Daniel Biegelson

YOU ARE A PAIR OF KNITTING NEEDLES ON AN OTHERWISE EMPTY ROCKING CHAIR IN A CLOSE UP THAT OPENS A DOCUMENTARY ABOUT A DOCUMENTARY FILMMAKER MAKING A DOCUMENTARY ABOUT THE END OF ALL THINGS

I’m busy today. Breathing. Lately 
I’ve been interested in the nature of time and its relationship to space. At least 
in a planetary sense. We’re always looking 
forward to the past. A confession. 
A profession—to return
to the right of return. In part. A part. Blown open and spun like glass. 
We are tabled. Cold or hot as stone. I am hiding in honest sight. Again.
Am I the light or the dark
peppered moth—‘smoke pouring out of a box car door.’ Am I the lonesome starred
whippoorwill. Windswept
feathers. Anonymous upon shagbark. Still hanging to the lunar cycle.
Approaching. 
You. Your organizing principle. The mirror 
of mine. I am still turning. Imagine 
a televised play and all the quick asides to the camera 
except you are the camera and sometimes you aren’t even you. Picture 
this: a giant lens
orbiting an earth. Moving
into position. Then magnifying the light. 

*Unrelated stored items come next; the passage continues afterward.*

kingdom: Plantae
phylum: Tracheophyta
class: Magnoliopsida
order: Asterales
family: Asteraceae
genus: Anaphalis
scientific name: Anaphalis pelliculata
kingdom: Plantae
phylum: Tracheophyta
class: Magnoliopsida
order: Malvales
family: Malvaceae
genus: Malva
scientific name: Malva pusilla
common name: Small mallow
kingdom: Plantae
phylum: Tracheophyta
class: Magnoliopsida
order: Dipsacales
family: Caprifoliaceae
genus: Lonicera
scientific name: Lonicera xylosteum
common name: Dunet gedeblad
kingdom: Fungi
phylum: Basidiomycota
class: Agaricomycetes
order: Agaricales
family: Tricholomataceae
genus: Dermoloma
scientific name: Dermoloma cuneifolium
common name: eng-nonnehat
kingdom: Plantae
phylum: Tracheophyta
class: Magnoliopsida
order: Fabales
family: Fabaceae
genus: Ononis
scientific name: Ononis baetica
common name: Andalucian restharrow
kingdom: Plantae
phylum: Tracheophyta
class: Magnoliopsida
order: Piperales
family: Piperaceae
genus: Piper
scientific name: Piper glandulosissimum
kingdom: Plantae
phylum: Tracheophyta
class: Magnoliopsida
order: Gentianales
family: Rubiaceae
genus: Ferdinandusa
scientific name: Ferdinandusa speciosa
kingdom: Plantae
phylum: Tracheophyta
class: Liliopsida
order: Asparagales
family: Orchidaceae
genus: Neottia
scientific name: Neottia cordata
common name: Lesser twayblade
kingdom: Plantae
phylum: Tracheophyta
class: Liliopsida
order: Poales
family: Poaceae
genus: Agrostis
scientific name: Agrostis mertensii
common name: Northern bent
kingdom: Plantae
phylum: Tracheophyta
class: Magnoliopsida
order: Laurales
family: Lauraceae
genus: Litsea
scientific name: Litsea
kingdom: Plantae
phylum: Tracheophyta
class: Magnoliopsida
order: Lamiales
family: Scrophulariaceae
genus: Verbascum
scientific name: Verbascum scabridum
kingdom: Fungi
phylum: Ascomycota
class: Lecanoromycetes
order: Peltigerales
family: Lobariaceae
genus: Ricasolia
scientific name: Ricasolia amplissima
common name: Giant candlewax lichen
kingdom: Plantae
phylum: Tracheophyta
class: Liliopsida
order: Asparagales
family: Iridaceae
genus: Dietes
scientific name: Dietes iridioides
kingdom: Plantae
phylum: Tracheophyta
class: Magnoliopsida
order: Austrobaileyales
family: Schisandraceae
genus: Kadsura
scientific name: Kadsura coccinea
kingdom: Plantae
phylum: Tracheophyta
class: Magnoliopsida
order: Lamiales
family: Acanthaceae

— with a quote from Bob Dylan’s “Idiot Wind.”

 

Daniel Biegelson is the author of the chapbook Only the Borrowed Light (VERSE) and the Director of the Visiting Writers Series at Northwest Missouri State University, as well as an Associate Editor for The Laurel Review. His poems have appeared in or are forthcoming from Cream City Review, Denver Quarterly, DIAGRAM, Faultline, FIELD, Grist, Interim, Mid-American Review, Third Coast & Typo, among other places.